VPN Advanced Wizard - Phase 1
Phases: IKE (Internet Key Exchange) negotiation has two phases. A phase 1 exchange establishes an IKE SA (Security Association) and phase 2 (Key Exchange) uses the SA to negotiate SAs for IPSec.
Note: Multiple SAs connecting through a secure gateway must have the same negotiation mode.
Negotiation Mode: Select Main for identity protection. Select Aggressive to allow more incoming connections from dynamic IP addresses to use separate passwords.
Proposal: 3DES and AES use encryption. The longer the AES key, the higher the security (this may affect throughput). Null uses no encryption.

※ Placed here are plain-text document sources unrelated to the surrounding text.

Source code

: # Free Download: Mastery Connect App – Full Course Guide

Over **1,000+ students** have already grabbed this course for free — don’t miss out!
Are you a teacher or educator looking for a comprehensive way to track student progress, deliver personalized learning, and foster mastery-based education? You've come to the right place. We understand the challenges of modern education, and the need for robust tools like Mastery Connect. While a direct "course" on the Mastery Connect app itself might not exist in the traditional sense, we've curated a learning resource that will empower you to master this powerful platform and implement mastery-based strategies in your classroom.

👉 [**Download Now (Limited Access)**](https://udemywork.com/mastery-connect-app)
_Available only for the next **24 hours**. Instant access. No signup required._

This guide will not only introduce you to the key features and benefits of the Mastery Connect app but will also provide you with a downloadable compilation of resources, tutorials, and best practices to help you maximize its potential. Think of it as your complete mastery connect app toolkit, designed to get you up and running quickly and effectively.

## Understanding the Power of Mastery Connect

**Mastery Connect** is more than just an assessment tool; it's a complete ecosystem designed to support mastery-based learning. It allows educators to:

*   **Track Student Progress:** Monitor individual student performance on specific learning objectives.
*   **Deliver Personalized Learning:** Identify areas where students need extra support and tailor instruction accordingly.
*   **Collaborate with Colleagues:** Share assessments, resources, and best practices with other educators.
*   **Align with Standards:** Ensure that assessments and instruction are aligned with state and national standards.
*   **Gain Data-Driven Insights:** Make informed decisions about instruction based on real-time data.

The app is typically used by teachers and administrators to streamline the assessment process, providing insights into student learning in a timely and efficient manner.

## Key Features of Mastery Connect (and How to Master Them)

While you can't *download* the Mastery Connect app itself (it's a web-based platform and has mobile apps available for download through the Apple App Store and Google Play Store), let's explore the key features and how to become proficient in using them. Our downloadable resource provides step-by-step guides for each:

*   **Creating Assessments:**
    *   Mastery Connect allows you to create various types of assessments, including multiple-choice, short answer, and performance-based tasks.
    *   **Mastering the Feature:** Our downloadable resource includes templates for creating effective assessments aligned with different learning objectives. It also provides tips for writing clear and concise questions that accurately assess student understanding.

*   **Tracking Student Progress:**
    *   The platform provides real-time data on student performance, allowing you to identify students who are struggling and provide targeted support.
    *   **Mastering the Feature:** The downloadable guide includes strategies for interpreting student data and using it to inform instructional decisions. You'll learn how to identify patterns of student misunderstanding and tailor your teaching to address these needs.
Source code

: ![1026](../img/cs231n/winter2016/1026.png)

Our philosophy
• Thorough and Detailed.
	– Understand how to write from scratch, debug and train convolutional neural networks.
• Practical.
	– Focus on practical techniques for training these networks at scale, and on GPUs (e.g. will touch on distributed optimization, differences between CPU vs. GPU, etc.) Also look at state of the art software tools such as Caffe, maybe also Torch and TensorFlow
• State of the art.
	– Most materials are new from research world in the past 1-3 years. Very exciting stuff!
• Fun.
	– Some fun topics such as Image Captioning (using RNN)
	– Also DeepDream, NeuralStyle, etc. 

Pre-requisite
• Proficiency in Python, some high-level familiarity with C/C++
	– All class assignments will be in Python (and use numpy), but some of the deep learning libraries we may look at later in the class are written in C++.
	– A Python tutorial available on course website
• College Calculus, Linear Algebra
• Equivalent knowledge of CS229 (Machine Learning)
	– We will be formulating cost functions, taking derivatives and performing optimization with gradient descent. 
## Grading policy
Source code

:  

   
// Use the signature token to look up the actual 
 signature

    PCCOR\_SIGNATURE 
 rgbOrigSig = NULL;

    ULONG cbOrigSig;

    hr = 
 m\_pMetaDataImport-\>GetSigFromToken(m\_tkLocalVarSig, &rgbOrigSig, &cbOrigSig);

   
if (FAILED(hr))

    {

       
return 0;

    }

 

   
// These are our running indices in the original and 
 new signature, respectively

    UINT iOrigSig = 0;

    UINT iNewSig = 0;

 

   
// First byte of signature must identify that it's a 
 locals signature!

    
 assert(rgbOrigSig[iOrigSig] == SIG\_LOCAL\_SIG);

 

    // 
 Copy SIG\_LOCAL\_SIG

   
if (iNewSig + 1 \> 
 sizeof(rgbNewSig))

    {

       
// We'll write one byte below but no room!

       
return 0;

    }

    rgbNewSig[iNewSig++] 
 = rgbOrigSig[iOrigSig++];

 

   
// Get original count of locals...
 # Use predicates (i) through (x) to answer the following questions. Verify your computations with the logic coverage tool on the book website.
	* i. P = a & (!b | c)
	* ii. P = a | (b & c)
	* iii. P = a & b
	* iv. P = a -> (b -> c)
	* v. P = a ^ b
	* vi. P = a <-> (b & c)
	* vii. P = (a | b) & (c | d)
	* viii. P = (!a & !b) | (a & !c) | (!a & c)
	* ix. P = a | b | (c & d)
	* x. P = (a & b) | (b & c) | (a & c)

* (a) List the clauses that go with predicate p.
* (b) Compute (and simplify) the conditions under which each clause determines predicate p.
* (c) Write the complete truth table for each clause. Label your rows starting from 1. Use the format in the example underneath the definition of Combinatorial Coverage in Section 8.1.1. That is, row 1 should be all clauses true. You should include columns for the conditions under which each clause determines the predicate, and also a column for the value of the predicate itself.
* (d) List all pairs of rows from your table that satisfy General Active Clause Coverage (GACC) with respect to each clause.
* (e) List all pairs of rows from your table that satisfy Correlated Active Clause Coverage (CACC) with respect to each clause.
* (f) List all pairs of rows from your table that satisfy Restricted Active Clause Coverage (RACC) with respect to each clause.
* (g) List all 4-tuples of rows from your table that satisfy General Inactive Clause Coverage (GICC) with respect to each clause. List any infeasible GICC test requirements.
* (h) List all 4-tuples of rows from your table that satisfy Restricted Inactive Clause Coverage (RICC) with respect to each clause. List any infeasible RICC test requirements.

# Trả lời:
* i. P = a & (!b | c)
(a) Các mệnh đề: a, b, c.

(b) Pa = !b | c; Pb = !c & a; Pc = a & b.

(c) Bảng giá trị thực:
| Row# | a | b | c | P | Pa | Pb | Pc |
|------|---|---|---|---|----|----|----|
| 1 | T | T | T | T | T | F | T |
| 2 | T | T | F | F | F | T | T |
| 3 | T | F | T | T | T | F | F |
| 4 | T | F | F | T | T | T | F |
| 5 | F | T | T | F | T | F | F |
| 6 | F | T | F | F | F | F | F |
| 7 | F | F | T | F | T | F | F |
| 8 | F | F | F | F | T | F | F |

Authentication Algorithm: MD5 gives minimal security. SHA-1 gives higher security.
Key Group: DH5 is more secure than DH1 or DH2 (although it may affect throughput).
SA Life Time: Set how often the ZyWALL renegotiates the IKE SA. A short SA Life Time increases security, but renegotiation temporarily disconnects the VPN tunnel.
NAT Traversal: Select this if the VPN tunnel must pass through NAT (there is a NAT router between the IPSec devices).
Use Dead Peer Detection (DPD) to have the ZyWALL make sure the remote IPSec router is there before transmitting data through the IKE SA. If the remote IPSec server does not respond, the ZyWALL shuts down the IKE SA.